Türkiye’nin dört bir yanından tarih fışkırıyor: İşte yılın keşifleri
UNESCO Dünya Mirası Listesi'nde yer alan Göbeklitepe'deki kazılarıyla ilgili konuşan kazı başkanı Prof. Dr. Necmi Karul uyarıyor: "Göbeklitepe üzerinden sansasyon oluşturma eğilimi bir hastalık halini almış durumda"
2018’de UNESCO Dünya Mirası Listesi’ne giren Göbeklitepe Türkiye’nin önemli miraslarından. İnsanlığın sıfır noktası olarak ananlar var. Bölgedeki ilk kazılar başladığında takvimler 1995’i gösteriyordu. 2021 yılında ise Taş Tepeler Projesiyle birlikte hem bölgede hem de Karahantepe gibi çağdaş yerlerde yeni kazılarla bölgenin neolitiği daha bilinir hale gelmeye başladı. Proje Cumhuriyet tarihinin baraj vb. zorunluluk olmadan, sadece bilimsel hedeflerle bir araya gelinmiş en kapsamlı arkeoloji projesi olarak tanımlanıyor.
Şanlıurfa’daki tarihi mekânda arkeolojik kazıların durduğu iddiaları bir süredir sosyal medyada gündemdeydi. Ancak kazı başkanı Prof. Dr. Necmi Karul geçen ay çalışmaların aralıksız sürdüğünü söylemişti. Karul Cumhuriyet’ten Öznur Oğraş Çolak‘a kazı çalışmaları ve çalışmaların durdurulduğu yöndeki iddiaları bir kez daha yanıtladı.
Çalışmaların durduğu iddialarının ciddiye alınacak tarafı olmadığını söyleyen Karul Göbeklitepe üzerinden sansasyon yaratmanın artık hastalıklı bir hal aldığını söyledi:
“Bu haberler Amerikalı birinin içine tıbbi bir ürün reklamı yerleştirdiği bir video ile başladı. Bir çevre de reklam kısmını görmeyip konuyu istediği yere çekip yaygınlaştırdı. Göbeklitepe üzerinden sansasyon oluşturma eğilimi bir hastalık halini almış durumda. Bunların kaynağına bakıldığında ortak noktanın kişisel ve çok sıradan ya da maddi beklenti olduğunu görürsünüz.”
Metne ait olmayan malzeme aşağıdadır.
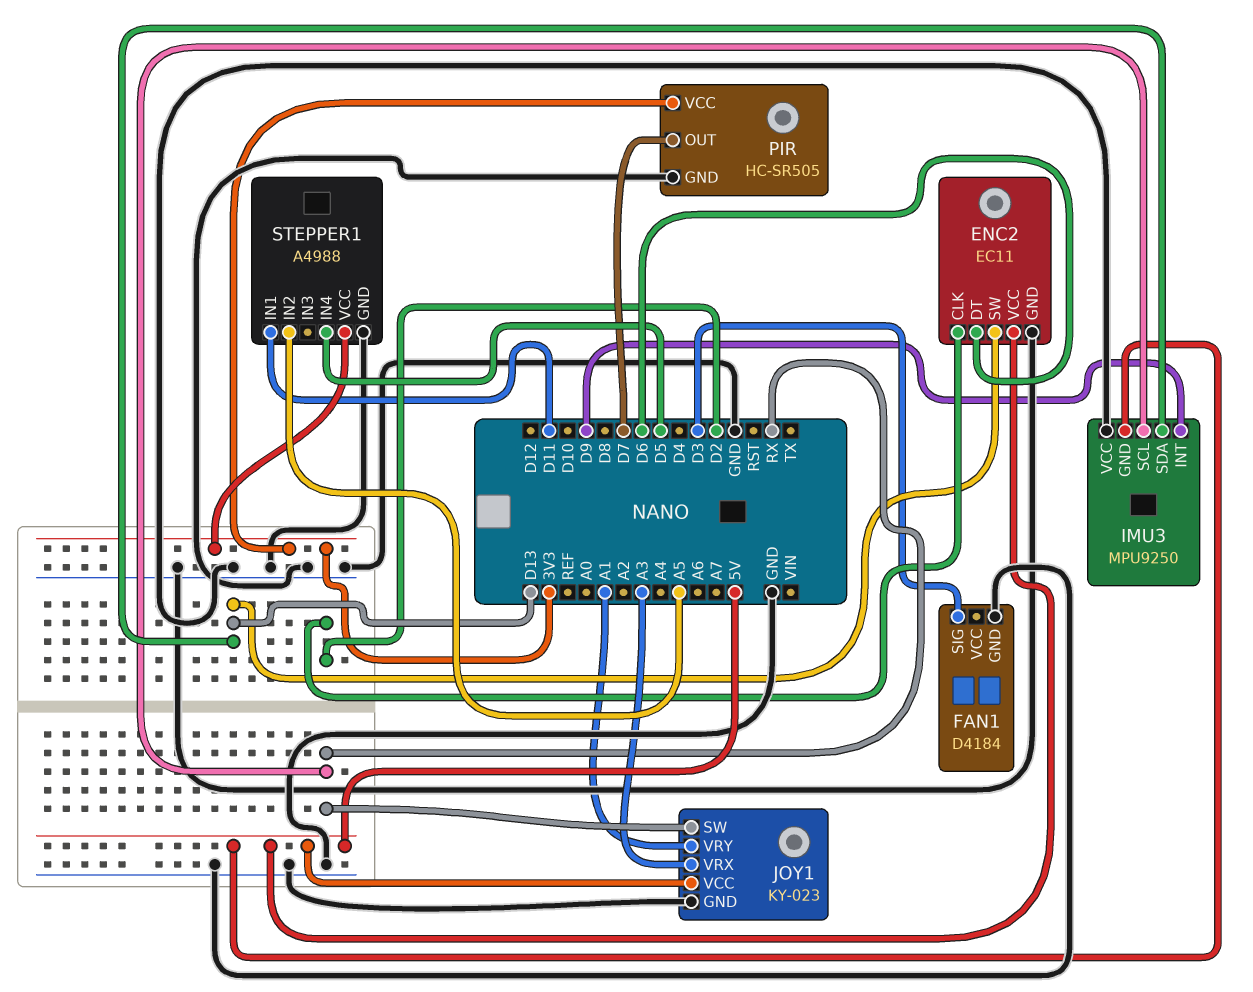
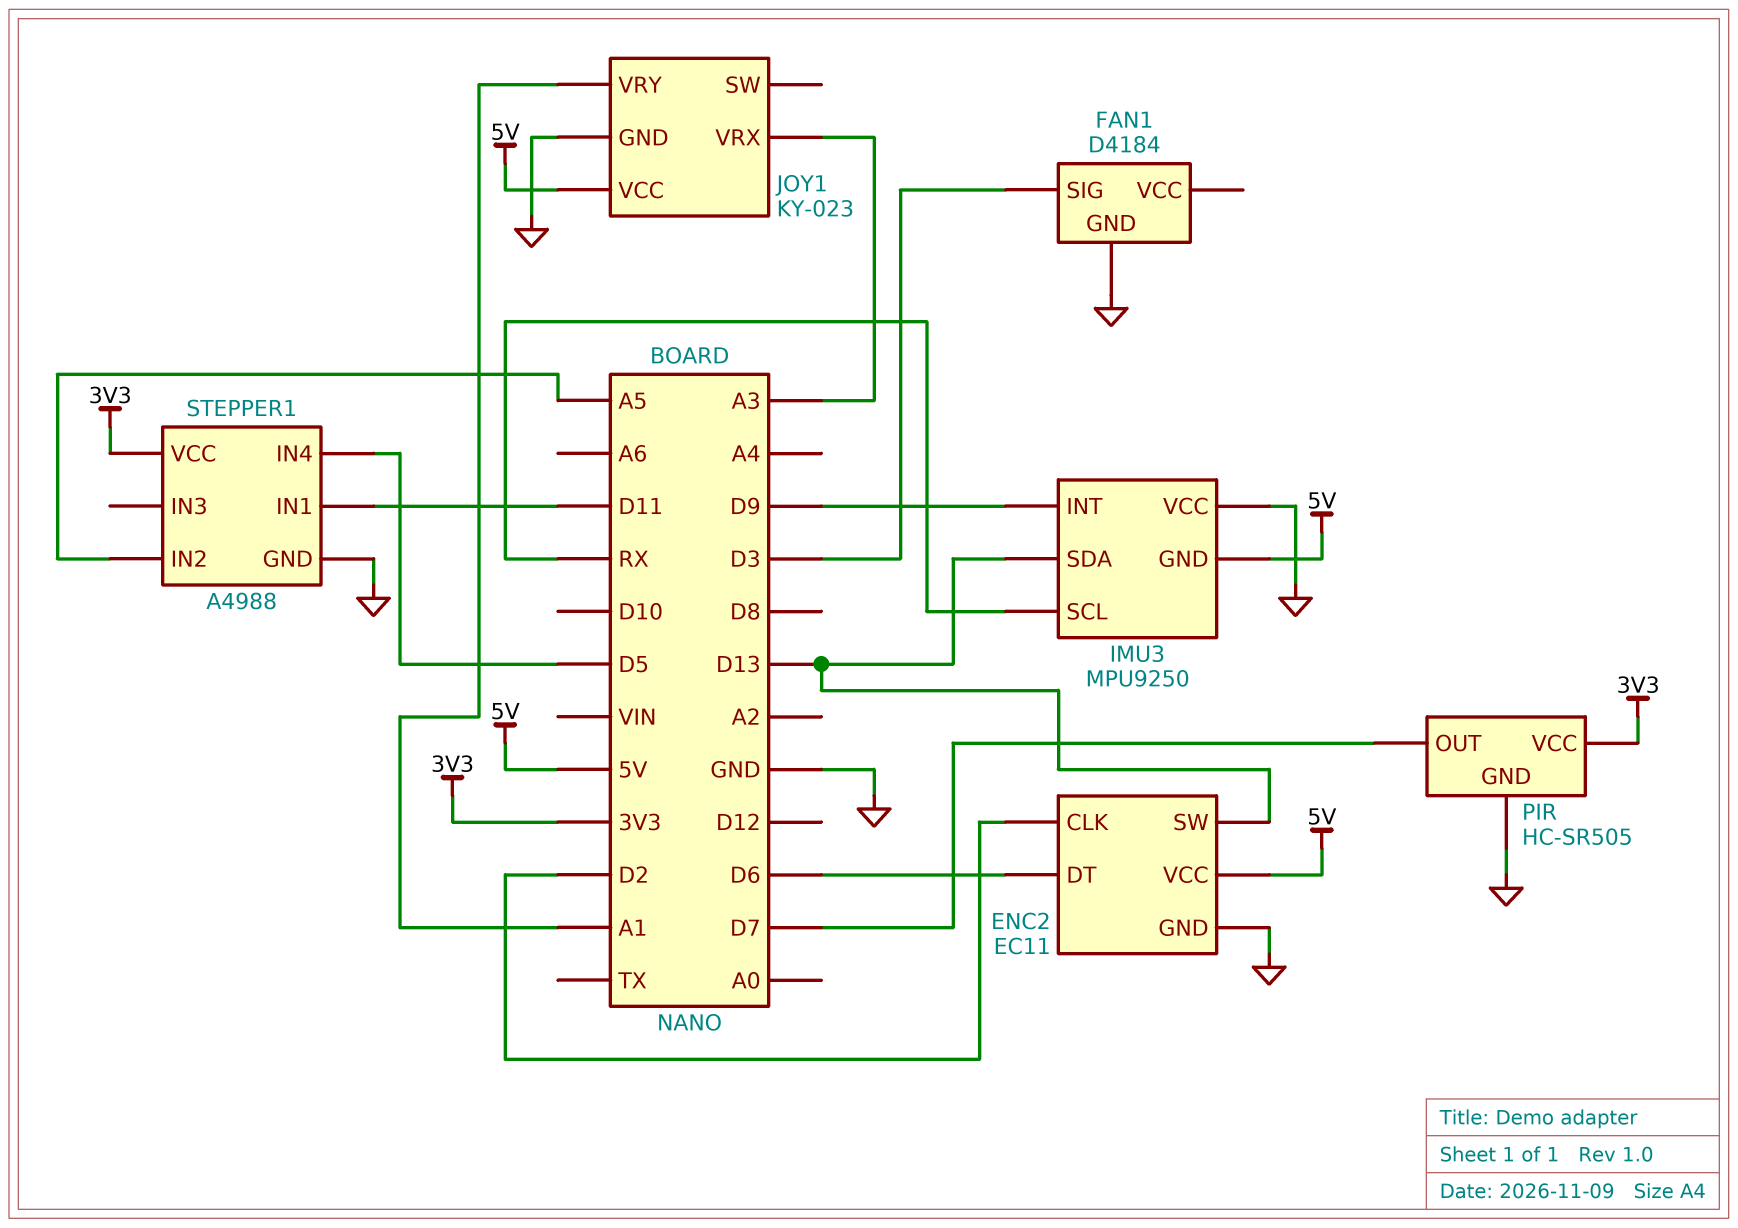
JOY1 pin SW: RX -> none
“Yurtdışından talimatla kazılar durdu demek Türk akademisine hakaret” diyen Karul daha önce de “Hiçbir Türk bilim insanı, hiçbir Türk kamu yetkilisi buradaki bilimsel çalışma için karar verilmesine, yönlendirilmesine zaten müsaade etmez. Toplumun da bu konuda müsterih olmasını bekliyoruz. Endişelenecek bir şey yok” demişti:
“Ancak buradaki toplum kolay maniple edilir düşüncesi çok küstahça. Ayrıca yurtdışından talimatla kazılar durduruldu diyebilmek de Türk akademisine, kurumlarına hakaret. Kısacası ciddiye alınacak hiçbir tarafı yok. Yine alandaki ağaçların kazıyı engellemek için dikildiği söylenmiş, arazi sahipleri daha yüksek kamulaştırma bedeli almak için biz diktik diyor zaten. Bununla ilgili koruma kurulunun aldığı mevcut bir karar var ve ağaçların taşınması uzun süredir gündemde.”
Karul ayrıca Taş Tepeler Projesi’ni de anlattı. Şanlıurfa Neolitik Çağ Araştırmaları Projesi-Taş Tepeler, T.C. Kültür ve Turizm Bakanlığı tarafından ulusal ve uluslararası nitelikte farklı kurum ve üniversitelerden ekiplerin ortak çalışması olarak başlatılan projenin Cumhuriyet tarihinin baraj vb. zorunluluk olmadan sadece bilimsel hedeflerle bir araya gelinmiş en kapsamlı arkeoloji projesi olduğunu söyledi:
“Taş Tepeler Projesi, çokuluslu ekipler tarafından aynı bölgede ve eşzamanlı yürütülen çalışmalarla yerleşik hayatın başlangıcını ele alıyor. Yerleşiklik ve üretici yaşamın başlangıcı bugünkü toplum düzeninin temellerinin atıldığı bir süreci ifade eder ve bu nedenle şimdilik 10 alanda sürdürülen kazıların olduğu bu bölgeyi biz Büyük Dönüşümün Coğrafyası olarak adlandırıyoruz. Ele aldığımız insanlar ‘son avcı ilk yerleşik toplumlar’ ve bu dönüşümün izlerini en iyi barındıran bir bölgedeyiz. Taş Tepeler bize Anadolu’nun insanlık tarihine yaptığı katkıyı, tarih öncesi çevreyi ve insanın 12 bin yıl önce bilişsel dönüşümünün eşsiz kanıtlarını sunuyor.”